Today the lovely and talented Meg wrote about a caffeine jag she inadvertantly went on when she was a studying the ins and outs of the magical java bean, and it reminded me of an experience I had during one long long night, long long ago.
Long, long ago, when I was a young and
stupid adventurous circus clown living in a Ford van, I had to drive home from my latest gig. The show closed in Enid, Oklahoma. I lived with my folks in Silver Spring, Maryland. It's about 1335 miles from Enid to Silver Spring. So I filled my gas tank, jumped in the driver's seat, and took off, heading east. I took the southern route, because it was late winter and I wanted to avoid some of the horrible weather I'd been experiencing already.
I made it to Parkersburg late the next day. I got off the interstate and had a bite to eat, and then I consulted my map. The most direct route home, according to the map, was US Route 50.
If I wanted to stay on an interstate, I'd have to drive up to Morgantown and pick up I-70, and then drive through Pennsylvania, and then into Maryland, and finally, to home.

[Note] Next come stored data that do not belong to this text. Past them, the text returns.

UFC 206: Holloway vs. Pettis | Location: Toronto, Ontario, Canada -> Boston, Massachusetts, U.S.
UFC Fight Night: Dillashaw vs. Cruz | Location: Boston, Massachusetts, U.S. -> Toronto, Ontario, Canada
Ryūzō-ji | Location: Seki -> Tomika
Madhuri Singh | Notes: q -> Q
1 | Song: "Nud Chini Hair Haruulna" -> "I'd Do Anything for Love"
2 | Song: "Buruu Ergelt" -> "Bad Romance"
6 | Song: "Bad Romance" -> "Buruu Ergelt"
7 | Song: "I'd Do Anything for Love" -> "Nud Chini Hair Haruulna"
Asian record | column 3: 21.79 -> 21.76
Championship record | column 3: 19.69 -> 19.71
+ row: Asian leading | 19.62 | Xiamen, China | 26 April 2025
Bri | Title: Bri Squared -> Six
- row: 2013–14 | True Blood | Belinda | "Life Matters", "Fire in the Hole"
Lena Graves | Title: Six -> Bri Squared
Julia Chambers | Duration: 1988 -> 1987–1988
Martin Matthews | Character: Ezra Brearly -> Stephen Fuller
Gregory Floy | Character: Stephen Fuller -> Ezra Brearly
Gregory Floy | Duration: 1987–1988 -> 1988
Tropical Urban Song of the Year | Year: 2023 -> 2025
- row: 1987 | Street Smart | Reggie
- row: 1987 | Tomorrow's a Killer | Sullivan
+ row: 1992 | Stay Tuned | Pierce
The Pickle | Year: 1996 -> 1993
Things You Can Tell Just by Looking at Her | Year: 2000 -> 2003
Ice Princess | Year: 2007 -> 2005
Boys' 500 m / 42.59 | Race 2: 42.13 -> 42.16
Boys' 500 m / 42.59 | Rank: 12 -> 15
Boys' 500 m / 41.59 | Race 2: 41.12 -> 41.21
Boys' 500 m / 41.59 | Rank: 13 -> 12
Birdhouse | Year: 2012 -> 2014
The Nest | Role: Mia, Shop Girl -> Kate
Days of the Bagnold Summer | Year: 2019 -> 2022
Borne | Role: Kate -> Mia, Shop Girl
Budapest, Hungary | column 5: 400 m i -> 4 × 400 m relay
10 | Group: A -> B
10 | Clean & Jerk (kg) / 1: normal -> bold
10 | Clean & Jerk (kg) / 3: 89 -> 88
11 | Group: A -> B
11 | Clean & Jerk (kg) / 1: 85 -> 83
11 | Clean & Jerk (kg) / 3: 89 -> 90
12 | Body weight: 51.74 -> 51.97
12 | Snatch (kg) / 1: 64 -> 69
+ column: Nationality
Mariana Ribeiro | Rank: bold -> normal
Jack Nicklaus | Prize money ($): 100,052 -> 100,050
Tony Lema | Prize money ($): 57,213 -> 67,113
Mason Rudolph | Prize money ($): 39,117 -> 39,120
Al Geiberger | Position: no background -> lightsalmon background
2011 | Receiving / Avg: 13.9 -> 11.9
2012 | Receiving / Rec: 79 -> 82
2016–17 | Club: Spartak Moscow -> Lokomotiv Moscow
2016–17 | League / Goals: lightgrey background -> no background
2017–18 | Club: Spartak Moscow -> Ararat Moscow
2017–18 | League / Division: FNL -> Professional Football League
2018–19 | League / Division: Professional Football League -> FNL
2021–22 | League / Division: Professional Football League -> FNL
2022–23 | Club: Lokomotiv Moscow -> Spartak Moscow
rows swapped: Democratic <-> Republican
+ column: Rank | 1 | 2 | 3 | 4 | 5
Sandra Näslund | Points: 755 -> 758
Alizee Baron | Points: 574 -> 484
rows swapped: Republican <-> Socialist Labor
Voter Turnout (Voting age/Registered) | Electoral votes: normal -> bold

Nah. Route 50. Direct and to the point. It's a US highway; what could be so bad?
(Cue ominous music.)
While I ate dinner, I decided to avail myself of a little extra medicinal driving help in the form of a black beauty* that I had copped the previous summer from my old pal Sweet Dave. Just a little zizz 'n fizz to keep me awake and alert on the ride home.
Off I went, plannng my surprise. My folks didn't know I was on the way home -- no cell phones in those days, and I hadn't called (collect, of course) in a few days. So I had visions of sneaking quietly into the house along about midnight, crawling into my comfy bed, and shocking the shit out of my mom and dad the following morning.
What I didn't realize was that, although it appears to be the most direct route on paper, Route 50 is a wicked, winding, two-lane road through the Appalachian Mountains. I had my first hint of this when I got stuck in a line of traffic at the foot of the first mountain. The state troopers had closed the road while a heavy-duty wrecker hauled an 18-wheeler off the mountain.
I waited over an hour, my van at a dead stop.
My mind, however, was coasting along at about 45 mph right about then.
Finally, the traffic started to move, up the mountain, around the hairpin curves, at a reasonable pace.
And then it began to rain.
As we got higher, the rain changed to snow. Traffic slowed.
Think it can get worse? Oh, it can and it did.
Fog. Thick, impenetrable, opaque, fog. Traffic crawled, then crept. I was driving about 10 miles an hour, on that twisty mountain road, but my mind was now racing at 60 miles an hour. I was gripping the steering wheel so hard it almost bent like butter in my hands.
Finally, a sign for a scenic overlook loomed up out of the white mist. I pulled over into the parking area and stopped the van. The line of traffic that had been following my tail lights pulled in behind me, then realized I was done and pulled back out. I was a little disappointed because I was ready for some company.
After all, I wasn't going to sleep any time soon.
I sat for minute, talking to myself, coming up with a plan. "It's cold outside, but I can't keep the engine running or I'll run out of gas or poison myself from carbon monoxide but I don't want to freeze either even though I have a sleeping bag I don't have my camping heater and anyway if I leave the engine off for too long it might not start again because the alternator acts up when it rains or snows so I guess I'll just run the engine once it gets too cold to be comfortable inside and I'll warm things up that way yeah, that'll work! but maybe I better take a walk around the van to figure out just exactly how close I am to the road because I don't want some idiot to hit me from not seeing me in the fog and maybe I should put my flashlight out in back of the van but maybe not because it might attract the wrong kind of attention but I guess I better look around now but I better be careful because what if I'm really close to the edge of the road and I fall off the goddamn mountain boy that would just suck shit through a rag..."
I walked around the van a few dozen times, both to warm up and to make sure it wasn't about to fall off the mountain. I read until my flashlight batteries started dimming. I sang to myself. I ran the engine. I walked around again. I curled up in my little van bed and tried to sleep. I checked to see if the fog had lifted. I repeated this ritual many times.
Finally, my mind released its grip on consciousness and I fell into a 65-mile an hour sleep.
When I woke up, it was close to dawn. The air was clear and cold; the sky was greying up into daytime. I was a wreck, but I climbed into the driver's seat and cranked the engine. Thankfully, it started right up. I pulled out of the scenic overlook, made my way down the mountain, and headed for home.
When I got there, I slept for 20 hours straight.
*Kids, listen to me: Drugs -- especially speed -- are bad. Bad, bad, bad, bad, bad.